> **What you need to do**: Rewrite the entries between the line holding "there are so" and the line holding "By Monica Athnasious", inclusive, with "longevity" swapped for "durability" and nothing else changed. Leave out the pictures.

> **Data excerpts**:
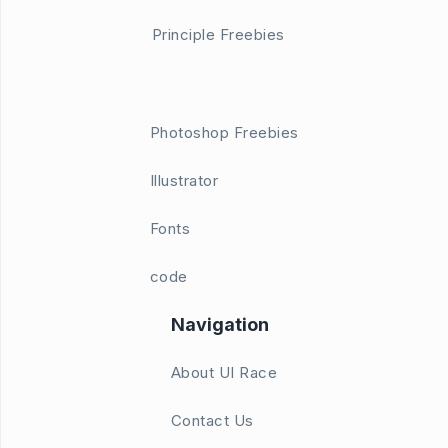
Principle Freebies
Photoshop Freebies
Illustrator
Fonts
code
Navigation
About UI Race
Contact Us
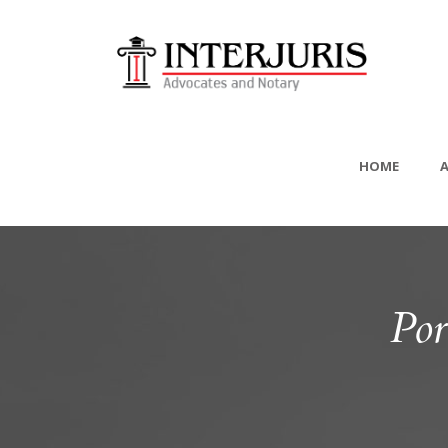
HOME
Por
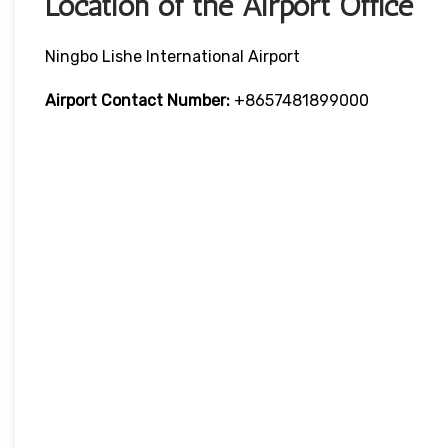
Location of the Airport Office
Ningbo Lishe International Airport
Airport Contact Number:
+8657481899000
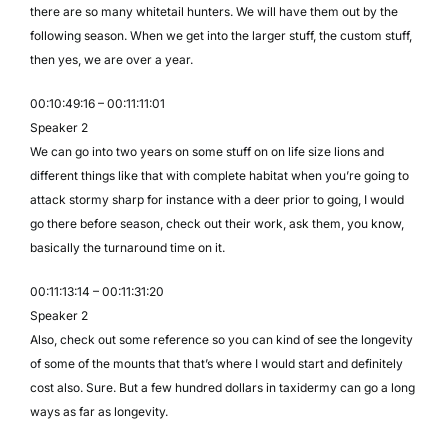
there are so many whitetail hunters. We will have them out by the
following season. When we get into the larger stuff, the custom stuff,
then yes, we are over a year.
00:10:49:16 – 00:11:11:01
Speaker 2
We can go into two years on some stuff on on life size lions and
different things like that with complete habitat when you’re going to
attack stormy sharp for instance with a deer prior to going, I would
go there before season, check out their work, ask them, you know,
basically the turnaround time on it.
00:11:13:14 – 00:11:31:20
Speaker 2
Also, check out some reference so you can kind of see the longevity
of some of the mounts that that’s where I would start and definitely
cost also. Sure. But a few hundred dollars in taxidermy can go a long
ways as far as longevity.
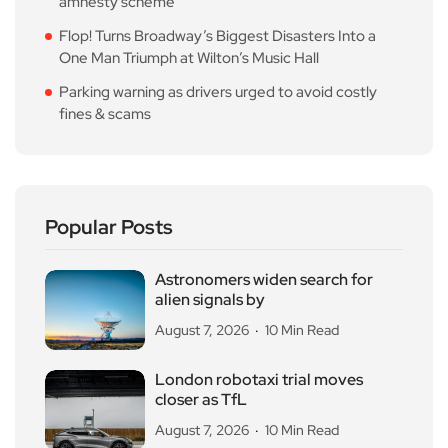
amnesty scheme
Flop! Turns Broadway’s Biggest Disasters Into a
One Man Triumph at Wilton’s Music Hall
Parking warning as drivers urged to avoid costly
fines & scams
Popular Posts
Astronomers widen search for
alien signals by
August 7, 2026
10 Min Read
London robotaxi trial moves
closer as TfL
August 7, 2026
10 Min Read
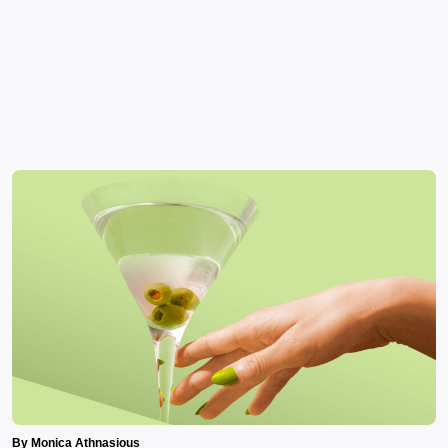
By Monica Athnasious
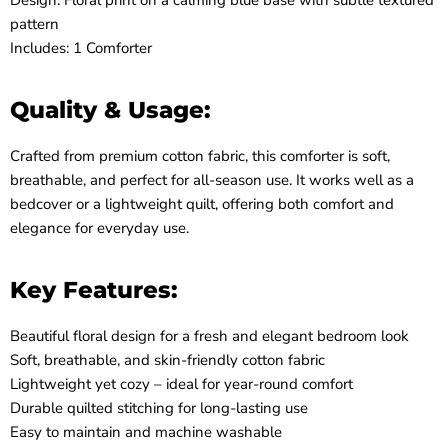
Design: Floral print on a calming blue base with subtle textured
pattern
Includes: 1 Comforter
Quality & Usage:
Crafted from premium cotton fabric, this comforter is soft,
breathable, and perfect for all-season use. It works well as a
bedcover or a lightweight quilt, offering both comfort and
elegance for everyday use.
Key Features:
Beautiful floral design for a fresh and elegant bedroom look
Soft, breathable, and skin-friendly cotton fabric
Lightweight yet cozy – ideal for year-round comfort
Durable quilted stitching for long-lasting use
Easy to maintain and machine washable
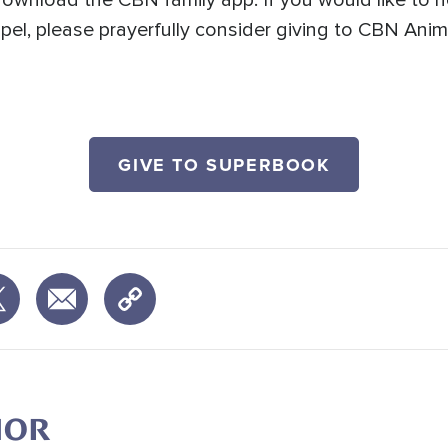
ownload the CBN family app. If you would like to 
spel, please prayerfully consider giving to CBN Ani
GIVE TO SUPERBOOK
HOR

==

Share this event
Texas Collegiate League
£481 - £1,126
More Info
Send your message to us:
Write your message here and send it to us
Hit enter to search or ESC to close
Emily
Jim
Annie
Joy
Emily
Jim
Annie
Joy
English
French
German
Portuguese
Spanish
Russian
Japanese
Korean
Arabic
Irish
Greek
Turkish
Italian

> **Exercise answer**:
there are so many whitetail hunters. We will have them out by the
following season. When we get into the larger stuff, the custom stuff,
then yes, we are over a year.
00:10:49:16 – 00:11:11:01
Speaker 2
We can go into two years on some stuff on on life size lions and
different things like that with complete habitat when you’re going to
attack stormy sharp for instance with a deer prior to going, I would
go there before season, check out their work, ask them, you know,
basically the turnaround time on it.
00:11:13:14 – 00:11:31:20
Speaker 2
Also, check out some reference so you can kind of see the durability
of some of the mounts that that’s where I would start and definitely
cost also. Sure. But a few hundred dollars in taxidermy can go a long
ways as far as durability.
amnesty scheme
Flop! Turns Broadway’s Biggest Disasters Into a
One Man Triumph at Wilton’s Music Hall
Parking warning as drivers urged to avoid costly
fines & scams
Popular Posts
Astronomers widen search for
alien signals by
August 7, 2026
10 Min Read
London robotaxi trial moves
closer as TfL
August 7, 2026
10 Min Read
By Monica Athnasious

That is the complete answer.